Early Colabs made no mention of ownership, leaving ownership to the interpretation of the users. As NFTs and other commercial uses took off, some developers added disclaimers or restrictions for images generated with their systems. Midjourney took a clearer stance from the get-go, building in usage rules, with plans at different price points, charging more commercial use. OpenAI retains all rights to images created by DALL·E users — unfortunate, but not surprising. With new technology, copyright rules and legal interpretations are less clear, so they may also just being cautious.
While my own (entirely non-legal: I am not a lawyer, this is not legal advice) opinion is that the resulting images should meet any reasonable definition of ‘transformative’ required to be classified as copyright infringing, the models from which images are generated seem, if not legally blurry, at least ethically complex. At a minimum, decisions around the fair use of images used in a model should be made in consultation with the artists whose work is used as input for these systems.
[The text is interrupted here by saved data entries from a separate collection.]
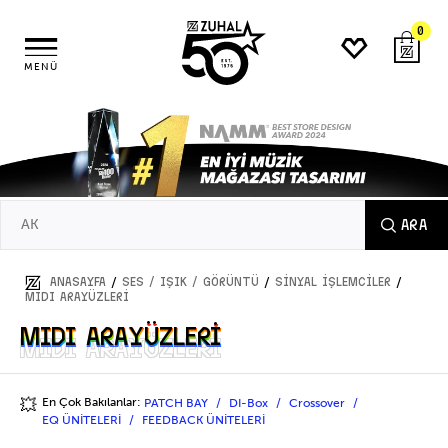
0
MENÜ
ARA
/
/
/
ANASAYFA
SES / IŞIK / GÖRÜNTÜ
SİNYAL İŞLEMCİLER
MIDI ARAYÜZLERİ
MIDI ARAYÜZLERİ
MIDI ARAYÜZLERİ
En Çok Bakılanlar:
PATCH BAY
DI-Box
Crossover
💥
EQ ÜNİTELERİ
FEEDBACK ÜNİTELERİ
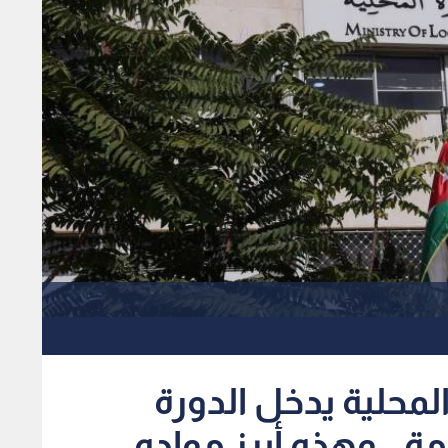
لمحلية يدخل الدورة
مة.. وهذه أبرز مواده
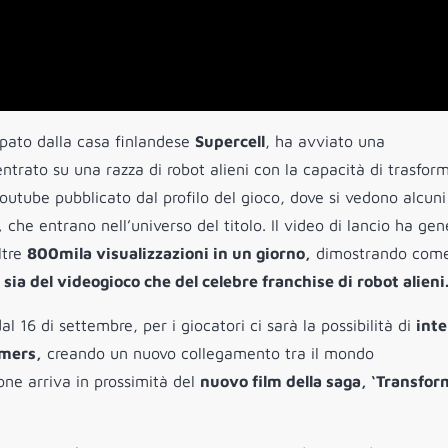
ppato dalla casa finlandese
Supercell
, ha avviato una
entrato su una razza di robot alieni con la capacità di trasform
outube pubblicato dal profilo del gioco, dove si vedono alcuni
,
che entrano nell’universo del titolo. Il video di lancio ha ge
ltre
800
mila visualizzazioni in un giorno,
dimostrando come
 sia del videogioco che del celebre franchise di robot alieni
l 16 di settembre, per i giocatori ci sarà la possibilità di
inte
rmers,
creando un nuovo collegamento tra il mondo
ione arriva in prossimità del
nuovo film della saga, ‘Transfor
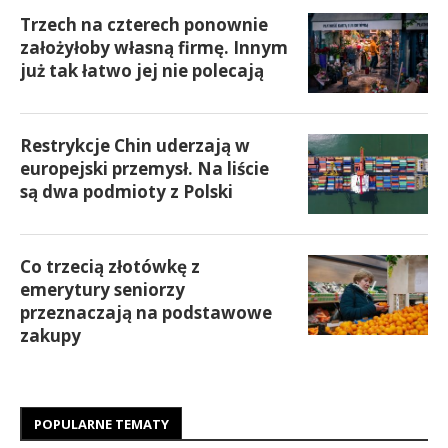
Trzech na czterech ponownie
założyłoby własną firmę. Innym
już tak łatwo jej nie polecają
Restrykcje Chin uderzają w
europejski przemysł. Na liście
są dwa podmioty z Polski
Co trzecią złotówkę z
emerytury seniorzy
przeznaczają na podstawowe
zakupy
POPULARNE TEMATY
To be honest though, I’m not sure how that can be done in a practical sense, at least not at the scale necessary to be meaningful at this point. That ship may have already sailed.
It’s possibly even more concerning that any individual company could maintain ownership over these gigantic models. Surely artists on both sides deserve better than systems take all of the content and provide the bare minimum in return.
Early image generation tools appear to be getting by just fine on novelty. Despite my luddite tendencies, I continue to be amazed by the evolution of this technology. While I don’t think everyone will become obsessed with image generation to the extent that I have, I do think a wide range of people could find delight — or possibly utility— in it.
But to achieve this reach, we’ll need to give far more thought to the actual accessibility of these systems. Can they be used by low-vision users? What about those with cognitive or motor impairments? Do non-tech-oriented artists even want to try these tools? What other barriers to entry are we not even aware of.
Developers should also start to develop a clearer understanding of the problem (or sets of problems) their technology can solve. Image generation systems provide beginners with the means to visualize ideas without arts training, but they can also enable precision iteration for more experienced artists and commercial designers, and everything in between. These use cases may be different enough to warrant different access points, features, and possibly entirely different modes of interaction.
At this point, it would be naive to assume we have any idea of how these systems will be used in the future, but my hope is that we steer them in the direction of inclusion.